**YOUR TASK:** Repeat the lines of the data exactly and exclude any picture among them.

[Scene geometry reasoning data]
__________

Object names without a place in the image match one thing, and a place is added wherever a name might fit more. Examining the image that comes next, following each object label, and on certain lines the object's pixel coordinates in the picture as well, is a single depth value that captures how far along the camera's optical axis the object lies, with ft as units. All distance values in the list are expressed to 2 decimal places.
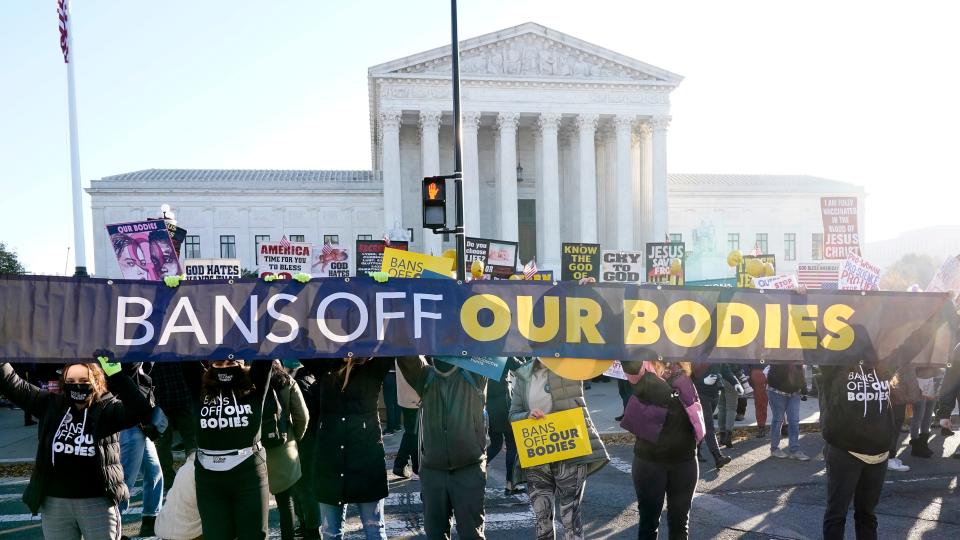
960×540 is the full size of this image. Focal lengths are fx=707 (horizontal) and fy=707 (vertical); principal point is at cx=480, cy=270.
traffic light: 36.52
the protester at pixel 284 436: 18.96
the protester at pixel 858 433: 17.04
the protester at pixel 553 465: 17.90
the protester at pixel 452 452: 16.10
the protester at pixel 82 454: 15.19
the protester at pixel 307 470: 20.44
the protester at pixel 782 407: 31.50
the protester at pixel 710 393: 30.58
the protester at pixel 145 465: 23.07
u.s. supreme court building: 161.38
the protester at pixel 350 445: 16.49
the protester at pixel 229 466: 14.84
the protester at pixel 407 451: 28.04
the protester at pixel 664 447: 16.75
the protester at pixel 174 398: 21.50
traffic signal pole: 37.83
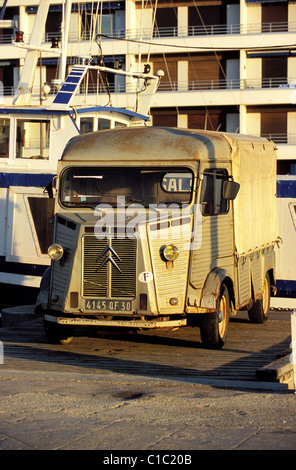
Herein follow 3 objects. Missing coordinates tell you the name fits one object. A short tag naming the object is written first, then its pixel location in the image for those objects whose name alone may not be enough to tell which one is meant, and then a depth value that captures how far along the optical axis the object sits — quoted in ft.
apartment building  159.84
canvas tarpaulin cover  46.16
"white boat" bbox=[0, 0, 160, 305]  66.59
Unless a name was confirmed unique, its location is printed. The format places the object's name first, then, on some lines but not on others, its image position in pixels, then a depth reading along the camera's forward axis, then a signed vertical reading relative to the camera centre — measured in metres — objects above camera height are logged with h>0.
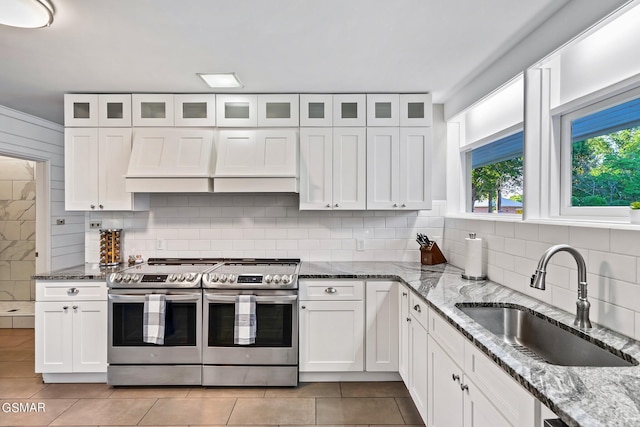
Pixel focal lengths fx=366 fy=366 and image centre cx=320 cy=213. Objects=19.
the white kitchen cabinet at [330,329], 2.97 -0.94
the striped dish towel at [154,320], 2.85 -0.84
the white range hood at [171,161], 3.15 +0.45
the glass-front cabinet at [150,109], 3.29 +0.93
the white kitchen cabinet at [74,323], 2.96 -0.90
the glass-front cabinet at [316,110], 3.30 +0.93
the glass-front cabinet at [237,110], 3.29 +0.92
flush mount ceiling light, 1.80 +1.01
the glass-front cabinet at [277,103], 3.30 +0.93
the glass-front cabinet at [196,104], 3.29 +0.93
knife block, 3.34 -0.37
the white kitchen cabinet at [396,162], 3.30 +0.47
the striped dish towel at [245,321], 2.83 -0.84
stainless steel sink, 1.42 -0.57
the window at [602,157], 1.72 +0.31
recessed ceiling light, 2.85 +1.07
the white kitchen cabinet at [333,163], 3.30 +0.46
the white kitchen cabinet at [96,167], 3.29 +0.41
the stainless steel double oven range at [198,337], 2.89 -0.99
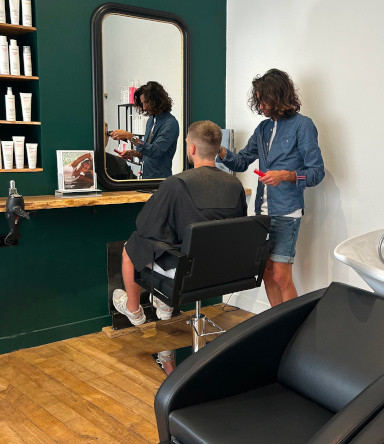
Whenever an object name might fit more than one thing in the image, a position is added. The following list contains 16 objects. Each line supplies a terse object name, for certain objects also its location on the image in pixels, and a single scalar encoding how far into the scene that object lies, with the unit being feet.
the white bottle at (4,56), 8.82
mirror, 10.00
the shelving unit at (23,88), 9.09
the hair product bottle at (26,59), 9.11
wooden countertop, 8.61
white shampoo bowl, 4.51
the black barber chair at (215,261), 7.41
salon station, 8.06
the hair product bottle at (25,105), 9.20
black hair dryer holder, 8.20
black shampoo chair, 4.67
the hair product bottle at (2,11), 8.71
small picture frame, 9.42
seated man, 8.19
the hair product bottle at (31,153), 9.28
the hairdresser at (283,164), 9.12
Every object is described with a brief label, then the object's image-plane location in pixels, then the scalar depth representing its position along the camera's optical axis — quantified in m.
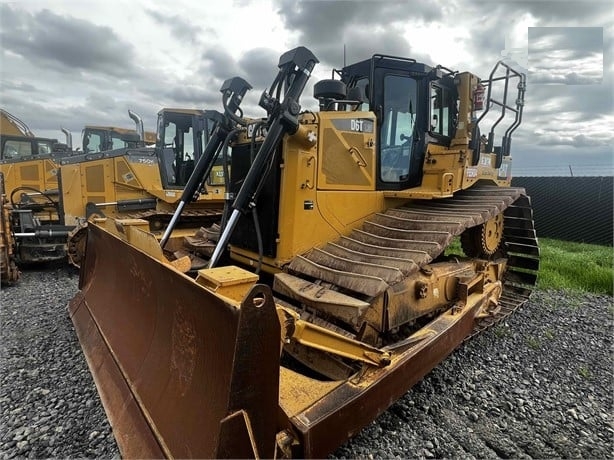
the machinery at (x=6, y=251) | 5.62
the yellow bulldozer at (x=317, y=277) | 1.82
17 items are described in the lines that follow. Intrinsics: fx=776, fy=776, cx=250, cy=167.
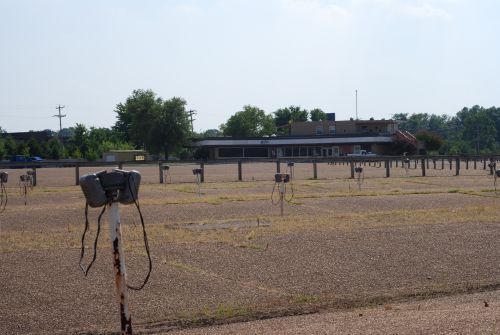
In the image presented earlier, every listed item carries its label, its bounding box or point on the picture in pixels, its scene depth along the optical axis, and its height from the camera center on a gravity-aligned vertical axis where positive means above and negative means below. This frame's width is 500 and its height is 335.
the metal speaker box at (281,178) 21.84 -0.86
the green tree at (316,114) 167.20 +7.08
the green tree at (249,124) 139.38 +4.42
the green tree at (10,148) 107.19 +0.84
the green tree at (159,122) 104.31 +3.78
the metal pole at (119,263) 6.49 -0.94
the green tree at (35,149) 110.00 +0.63
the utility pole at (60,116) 132.16 +6.19
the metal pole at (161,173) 41.16 -1.20
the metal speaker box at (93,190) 6.26 -0.31
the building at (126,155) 89.71 -0.45
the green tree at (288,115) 168.12 +6.99
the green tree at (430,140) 97.75 +0.49
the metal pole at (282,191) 21.48 -1.20
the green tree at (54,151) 108.39 +0.29
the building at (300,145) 103.12 +0.31
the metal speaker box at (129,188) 6.49 -0.31
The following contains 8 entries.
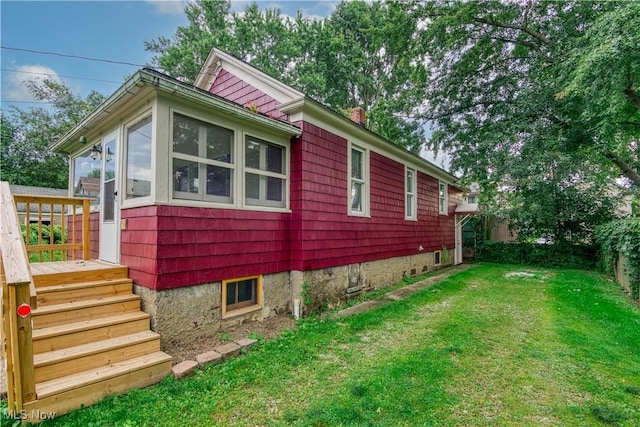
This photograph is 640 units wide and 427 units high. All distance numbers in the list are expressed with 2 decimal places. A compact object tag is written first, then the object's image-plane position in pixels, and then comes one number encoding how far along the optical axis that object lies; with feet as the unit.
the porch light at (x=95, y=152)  15.70
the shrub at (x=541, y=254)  37.29
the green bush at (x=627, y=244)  20.65
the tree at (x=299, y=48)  56.29
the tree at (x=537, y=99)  20.81
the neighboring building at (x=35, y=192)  60.32
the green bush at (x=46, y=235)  40.42
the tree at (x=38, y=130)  68.03
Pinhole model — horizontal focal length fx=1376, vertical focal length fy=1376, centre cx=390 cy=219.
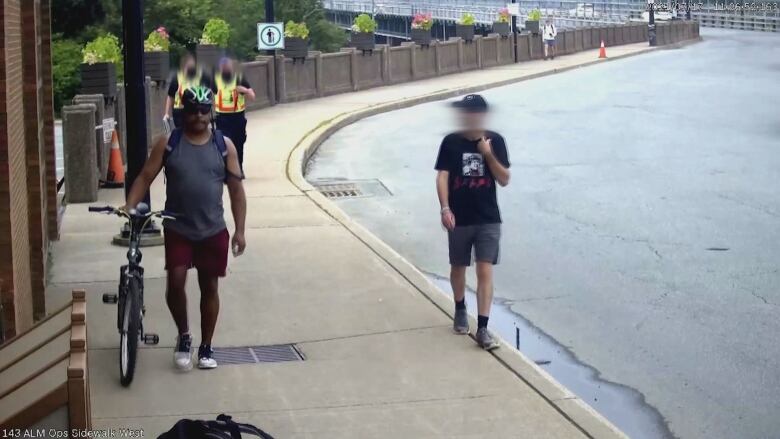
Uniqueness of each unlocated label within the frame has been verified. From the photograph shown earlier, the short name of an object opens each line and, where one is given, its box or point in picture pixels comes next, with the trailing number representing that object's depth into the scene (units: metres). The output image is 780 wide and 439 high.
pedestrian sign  28.20
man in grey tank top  7.98
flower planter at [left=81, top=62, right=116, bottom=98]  17.72
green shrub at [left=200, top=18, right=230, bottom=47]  27.27
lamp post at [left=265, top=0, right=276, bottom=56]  29.83
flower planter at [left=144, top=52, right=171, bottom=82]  22.34
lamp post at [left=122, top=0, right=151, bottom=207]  12.10
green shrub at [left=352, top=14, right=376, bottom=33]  35.17
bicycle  7.84
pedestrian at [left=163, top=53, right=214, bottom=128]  13.30
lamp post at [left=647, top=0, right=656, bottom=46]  59.03
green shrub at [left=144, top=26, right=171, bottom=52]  23.34
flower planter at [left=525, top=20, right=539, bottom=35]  50.80
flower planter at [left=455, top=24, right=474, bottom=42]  42.88
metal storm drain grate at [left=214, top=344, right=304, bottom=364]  8.59
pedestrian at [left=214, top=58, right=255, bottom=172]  15.41
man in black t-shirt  8.85
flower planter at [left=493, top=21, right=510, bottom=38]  48.41
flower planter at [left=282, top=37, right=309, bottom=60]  30.14
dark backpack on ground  5.00
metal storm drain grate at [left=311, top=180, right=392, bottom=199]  17.12
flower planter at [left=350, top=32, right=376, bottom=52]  34.25
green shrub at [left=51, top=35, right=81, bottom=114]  32.25
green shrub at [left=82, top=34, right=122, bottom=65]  18.67
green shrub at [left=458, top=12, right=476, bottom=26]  43.44
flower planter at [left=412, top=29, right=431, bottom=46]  39.11
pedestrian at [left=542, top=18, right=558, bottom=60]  47.97
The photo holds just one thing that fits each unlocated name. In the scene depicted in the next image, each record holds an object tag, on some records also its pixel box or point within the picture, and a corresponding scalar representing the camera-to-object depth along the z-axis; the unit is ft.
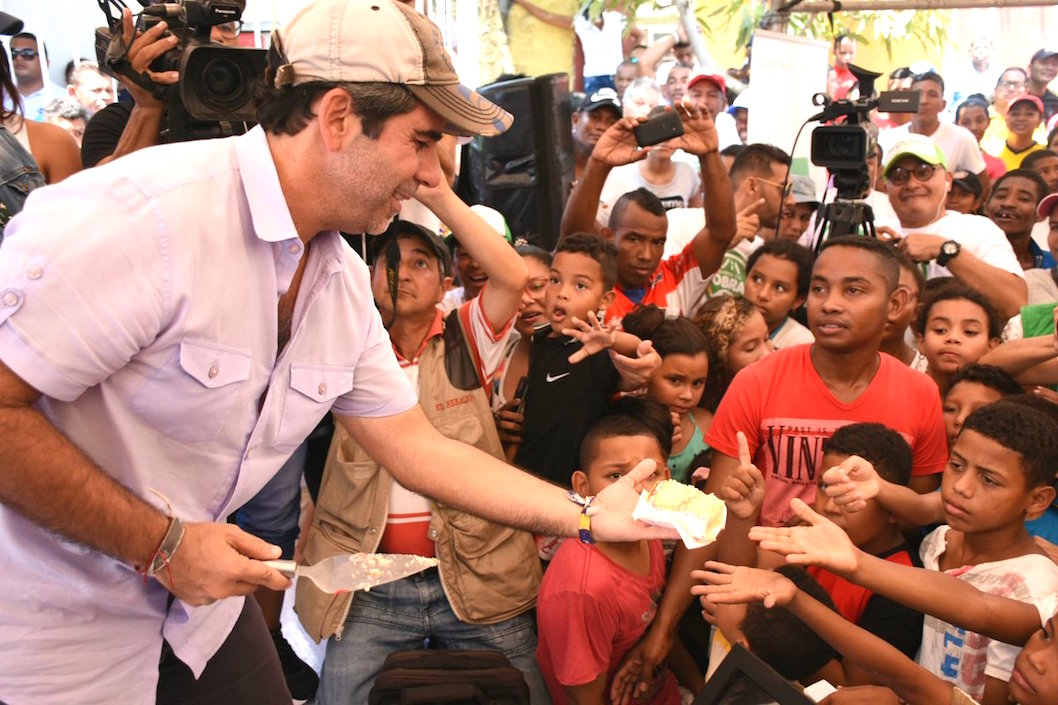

__________

**TASK OUTPUT:**
Object names without a place in the image match one thing, and a place is added wherever a name might fit more. Examining the image that comes next, following each object label, and on certain lines the object's pixel coordinates in the picture as well, is a single depth value that captures how far along the camera's optical axis the object lies, with ft as units. All distance values in the list are expressed to 2 decimal places.
960×540 is the full size of this image. Focal lengths are fx=707 (horizontal) and fy=707 (vertical); principal point is at cx=480, cy=270.
traffic light: 36.52
the protester at pixel 284 436: 18.96
the protester at pixel 858 433: 17.04
the protester at pixel 553 465: 17.90
the protester at pixel 452 452: 16.10
the protester at pixel 82 454: 15.19
the protester at pixel 307 470: 20.44
the protester at pixel 782 407: 31.50
the protester at pixel 710 393: 30.58
the protester at pixel 145 465: 23.07
u.s. supreme court building: 161.38
the protester at pixel 350 445: 16.49
the protester at pixel 229 466: 14.84
the protester at pixel 407 451: 28.04
the protester at pixel 664 447: 16.75
the protester at pixel 174 398: 21.50
traffic signal pole: 37.83
Herein follow 3 objects. Missing coordinates tell you the name fits one object. A short tag naming the object is written first, then its pixel location in the image for those objects whose name alone may not be enough to tell which one is meant, and then a depth value that captures how far along the optical axis the object sits — quoted in ft.
apartment building  159.84
canvas tarpaulin cover  46.16
"white boat" bbox=[0, 0, 160, 305]  66.59
Unless a name was confirmed unique, its location is printed. The format places the object's name first, then, on some lines but not on others, its image position in pixels, then a depth reading along the camera's forward axis, then a signed vertical reading relative to the camera centre — measured in metres — objects above camera height are logged with h>0.
Pixel focal lengths fx=366 fy=366 and image centre cx=320 cy=213. Objects=19.
the white kitchen cabinet at [330,329], 2.97 -0.94
the striped dish towel at [154,320], 2.85 -0.84
the white range hood at [171,161], 3.15 +0.45
the glass-front cabinet at [150,109], 3.29 +0.93
the white kitchen cabinet at [74,323], 2.96 -0.90
the glass-front cabinet at [316,110], 3.30 +0.93
the glass-front cabinet at [237,110], 3.29 +0.92
flush mount ceiling light, 1.80 +1.01
the glass-front cabinet at [277,103], 3.30 +0.93
the glass-front cabinet at [196,104], 3.29 +0.93
knife block, 3.34 -0.37
the white kitchen cabinet at [396,162], 3.30 +0.47
the striped dish towel at [245,321], 2.83 -0.84
stainless steel sink, 1.42 -0.57
the window at [602,157], 1.72 +0.31
recessed ceiling light, 2.85 +1.07
the white kitchen cabinet at [333,163], 3.30 +0.46
the white kitchen cabinet at [96,167], 3.29 +0.41
the stainless steel double oven range at [198,337], 2.89 -0.99
Whenever an object name might fit more than one thing in the image, a position is added. The following list contains 16 objects. Each line supplies a terse object name, for certain objects also its location on the image in pixels, and a single scalar encoding how far into the scene that object lies, with the unit being feet.
the white bottle at (4,56), 8.82
mirror, 10.00
the shelving unit at (23,88), 9.09
the hair product bottle at (26,59), 9.11
wooden countertop, 8.61
white shampoo bowl, 4.51
the black barber chair at (215,261), 7.41
salon station, 8.06
the hair product bottle at (25,105), 9.20
black hair dryer holder, 8.20
black shampoo chair, 4.67
the hair product bottle at (2,11), 8.71
small picture frame, 9.42
seated man, 8.19
the hair product bottle at (31,153), 9.28
the hairdresser at (283,164), 9.12
Every object is described with a brief label, then the object's image-plane location in pixels, then the scalar depth representing its position along the camera's optical axis — quantified in m.
the machinery at (x=6, y=251) | 5.62
the yellow bulldozer at (x=317, y=277) | 1.82
17 items are described in the lines that follow. Intrinsics: fx=776, fy=776, cx=250, cy=167.
In the image presented earlier, every listed item carries its label, its bounding box or point on the picture in pixels, its scene depth along the optical axis, and its height from the camera center on a gravity-aligned vertical axis where positive means above and negative means below. This frame's width is 500 and its height is 335.
the metal speaker box at (281,178) 21.84 -0.86
the green tree at (316,114) 167.20 +7.08
the green tree at (249,124) 139.38 +4.42
the green tree at (10,148) 107.19 +0.84
the green tree at (159,122) 104.31 +3.78
the metal pole at (119,263) 6.49 -0.94
the green tree at (35,149) 110.00 +0.63
the utility pole at (60,116) 132.16 +6.19
the metal pole at (161,173) 41.16 -1.20
the metal speaker box at (93,190) 6.26 -0.31
the building at (126,155) 89.71 -0.45
the green tree at (288,115) 168.12 +6.99
the green tree at (430,140) 97.75 +0.49
the metal pole at (282,191) 21.48 -1.20
the green tree at (54,151) 108.39 +0.29
the building at (300,145) 103.12 +0.31
the metal speaker box at (129,188) 6.49 -0.31
The following contains 8 entries.
This photograph is 640 units wide and 427 units high. All distance numbers in the list are expressed with 2 decimal places. A compact object tag is written first, then the object's image-plane position in pixels, and then comes one number encoding how far along the optical axis that object lies; with feet as the unit.
the porch light at (x=95, y=152)  15.70
the shrub at (x=541, y=254)  37.29
the green bush at (x=627, y=244)  20.65
the tree at (x=299, y=48)  56.29
the tree at (x=537, y=99)  20.81
the neighboring building at (x=35, y=192)  60.32
the green bush at (x=46, y=235)  40.42
the tree at (x=38, y=130)  68.03
Pinhole model — horizontal focal length fx=1376, vertical focal length fy=1376, centre cx=390 cy=219.
Uniqueness of each unlocated label within the frame has been verified. From the photograph shown earlier, the short name of an object opens each line and, where one is given, its box or point in picture pixels comes next, with the trailing number representing that object's depth into the scene (units: metres). The output image is 780 wide and 439 high.
pedestrian sign  28.20
man in grey tank top  7.98
flower planter at [left=81, top=62, right=116, bottom=98]  17.72
green shrub at [left=200, top=18, right=230, bottom=47]  27.27
lamp post at [left=265, top=0, right=276, bottom=56]  29.83
flower planter at [left=144, top=52, right=171, bottom=82]  22.34
lamp post at [left=122, top=0, right=151, bottom=207]  12.10
green shrub at [left=352, top=14, right=376, bottom=33]  35.17
bicycle  7.84
pedestrian at [left=163, top=53, right=214, bottom=128]  13.30
lamp post at [left=647, top=0, right=656, bottom=46]  59.03
green shrub at [left=144, top=26, right=171, bottom=52]  23.34
flower planter at [left=525, top=20, right=539, bottom=35]  50.80
flower planter at [left=455, top=24, right=474, bottom=42]  42.88
metal storm drain grate at [left=214, top=344, right=304, bottom=364]  8.59
pedestrian at [left=214, top=58, right=255, bottom=172]  15.41
man in black t-shirt  8.85
flower planter at [left=493, top=21, right=510, bottom=38]  48.41
flower planter at [left=282, top=37, right=309, bottom=60]  30.14
dark backpack on ground  5.00
metal storm drain grate at [left=311, top=180, right=392, bottom=199]  17.12
flower planter at [left=350, top=32, right=376, bottom=52]  34.25
green shrub at [left=51, top=35, right=81, bottom=114]  32.25
green shrub at [left=82, top=34, right=122, bottom=65]  18.67
green shrub at [left=458, top=12, right=476, bottom=26]  43.44
flower planter at [left=412, top=29, right=431, bottom=46]  39.11
pedestrian at [left=542, top=18, right=558, bottom=60]  47.97
The photo holds just one thing that fits each unlocated name. In the scene depicted in the next image, each record holds an object tag, on some records also its pixel box or point within the picture, and a corresponding scalar representing the camera-to-object depth along the z-axis; the unit is ft.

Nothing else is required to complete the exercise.